Laura Widman, a researcher at N.C. State University, presented the plan “This is (Not) About Drugs,” an education program by Indiana-based Overdose Lifeline Inc., a nonprofit that focuses on people and communities affected by addiction.
Bryan said talks to implement a program in schools began with the first meeting of The Sanford/Lee County Opioid Abuse Task Force earlier this year. Bryan is on the task force along with school board members Patrick Kelly and Ophelia Livingston.
The program is anchored by a 14-minute video that features testimonials from teenagers affected by addiction in their lives or the lives of family or friends. Widman said the program is built for a 45-minute class period and includes a PowerPoint with information and statistics about opioids followed by discussion. The goal, Widman said, is to prevent a first misuse of opioids by these teens.

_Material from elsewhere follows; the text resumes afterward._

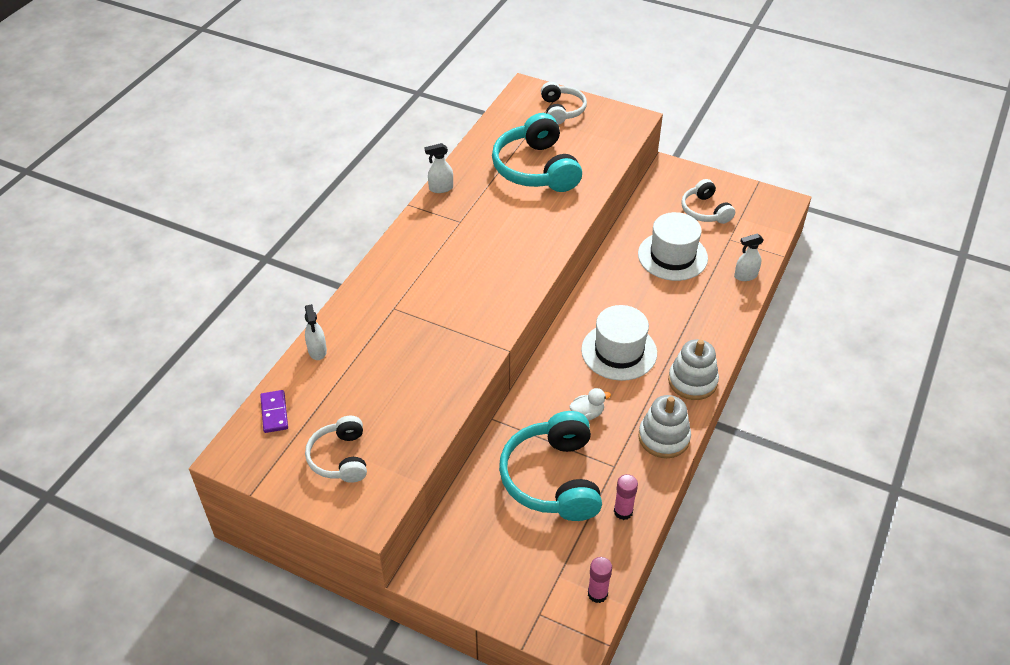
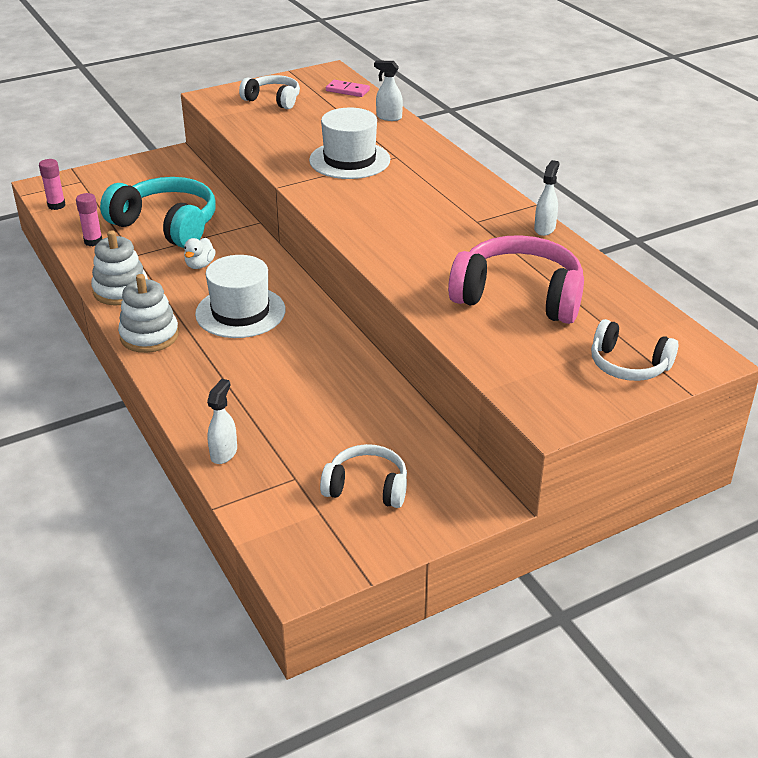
camera: 125 degrees right, 10 degrees down
(274, 413) = (347, 90): purple domino -> pink domino
(536, 169) = (518, 296): turquoise headphones -> pink headphones
(672, 256) = (321, 414): white hat -> white hat (349, 160)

“I love working with adolescents because I think it’s such an important time to reach young people early and think about primary prevention instead of stepping in after overdoses,” she said Tuesday. Lee County ranked second in the state in June for opioid overdoses by the N.C. Department of Health and Human Services.
Widman said she’d like the first year to be a pilot program and to use it as research. She said she applied for a $50,000 grant through the North Carolina Translational & Clinical Sciences Institute that would fund the program and a research study focused on Lee County students. Widman said she should know whether they received the grant by the end of August.
For overall cost, Widman said the program is $500 for unlimited access for a year. To teach the curriculum, presenters would have to complete training, she said, that costs around $300 per person.
Bryan said if the program is approved, parents would have the option to opt their children out if they so chose.
“I think there’s going to be some pushback that says you’re introducing a concept to kids who haven’t even broached (opioid abuse) mentally,” school board member Sandra Bowen said Tuesday. “At sixth grade, they’ve never even thought to take mom’s pain pills.”
Bryan said the opioid epidemic is national in scope, but that it affects people on a personal level. This includes Livingston, who lost a daughter to an opioid overdose in 2016.
“This is a really complex problem which I think requires lots of different solutions,” Bryan said. “I think, for us, we’re in the business of education so we’re trying to do our part.”